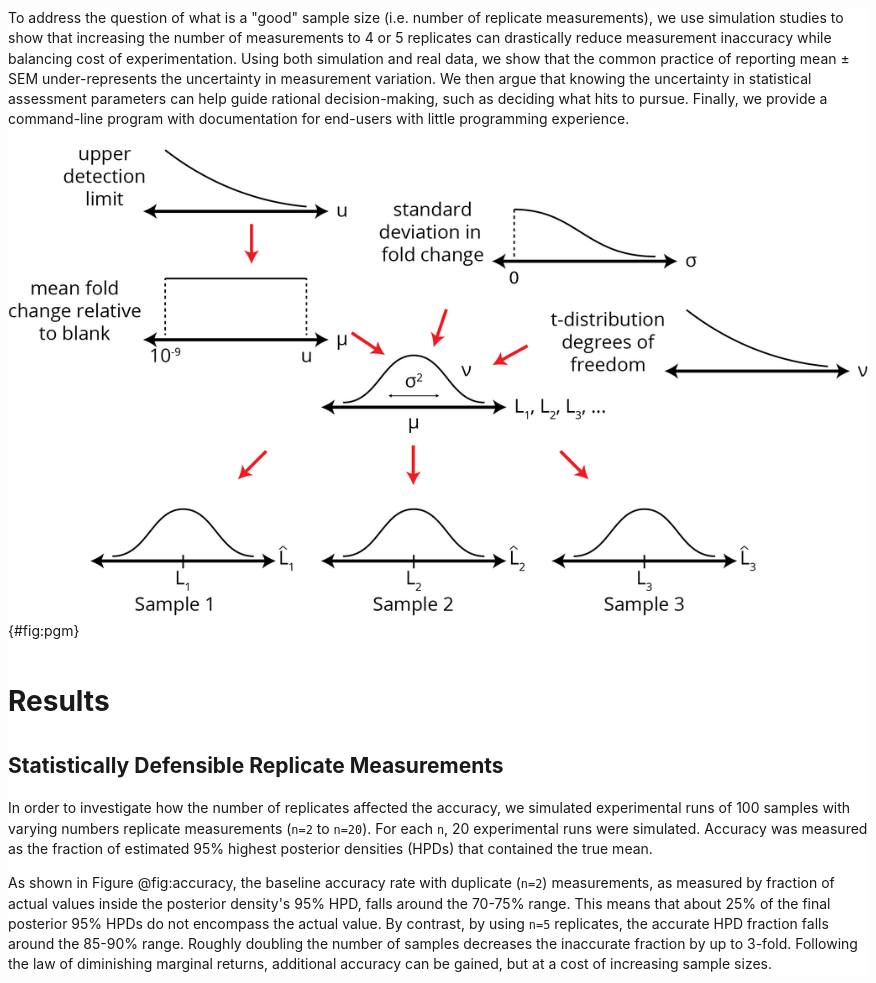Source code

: To address the question of what is a "good" sample size (i.e. number of replicate measurements), we use simulation studies to show that increasing the number of measurements to 4 or 5 replicates can drastically reduce measurement inaccuracy while balancing cost of experimentation. Using both simulation and real data, we show that the common practice of reporting mean ± SEM under-represents the uncertainty in measurement variation. We then argue that knowing the uncertainty in statistical assessment parameters can help guide rational decision-making, such as deciding what hits to pursue. Finally, we provide a command-line program with documentation for end-users with little programming experience.

![Bayesian hierarchical model.](./figures/pgm.png){#fig:pgm}

# Results

## Statistically Defensible Replicate Measurements

In order to investigate how the number of replicates affected the accuracy, we simulated experimental runs of 100 samples with varying numbers replicate measurements (`n=2` to `n=20`). For each `n`, 20 experimental runs were simulated. Accuracy was measured as the fraction of estimated 95% highest posterior densities (HPDs) that contained the true mean.

As shown in Figure @fig:accuracy, the baseline accuracy rate with duplicate (`n=2`) measurements, as measured by fraction of actual values inside the posterior density's 95% HPD, falls around the 70-75% range. This means that about 25% of the final posterior 95% HPDs do not encompass the actual value. By contrast, by using `n=5` replicates, the accurate HPD fraction falls around the 85-90% range. Roughly doubling the number of samples decreases the inaccurate fraction by up to 3-fold. Following the law of diminishing marginal returns, additional accuracy can be gained, but at a cost of increasing sample sizes.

====

■ **Problem description**: Without the pictures, give the entries above back exactly.

■ **Answer below**:
Source code

: To address the question of what is a "good" sample size (i.e. number of replicate measurements), we use simulation studies to show that increasing the number of measurements to 4 or 5 replicates can drastically reduce measurement inaccuracy while balancing cost of experimentation. Using both simulation and real data, we show that the common practice of reporting mean ± SEM under-represents the uncertainty in measurement variation. We then argue that knowing the uncertainty in statistical assessment parameters can help guide rational decision-making, such as deciding what hits to pursue. Finally, we provide a command-line program with documentation for end-users with little programming experience.

![Bayesian hierarchical model.](./figures/pgm.png){#fig:pgm}

# Results

## Statistically Defensible Replicate Measurements

In order to investigate how the number of replicates affected the accuracy, we simulated experimental runs of 100 samples with varying numbers replicate measurements (`n=2` to `n=20`). For each `n`, 20 experimental runs were simulated. Accuracy was measured as the fraction of estimated 95% highest posterior densities (HPDs) that contained the true mean.

As shown in Figure @fig:accuracy, the baseline accuracy rate with duplicate (`n=2`) measurements, as measured by fraction of actual values inside the posterior density's 95% HPD, falls around the 70-75% range. This means that about 25% of the final posterior 95% HPDs do not encompass the actual value. By contrast, by using `n=5` replicates, the accurate HPD fraction falls around the 85-90% range. Roughly doubling the number of samples decreases the inaccurate fraction by up to 3-fold. Following the law of diminishing marginal returns, additional accuracy can be gained, but at a cost of increasing sample sizes.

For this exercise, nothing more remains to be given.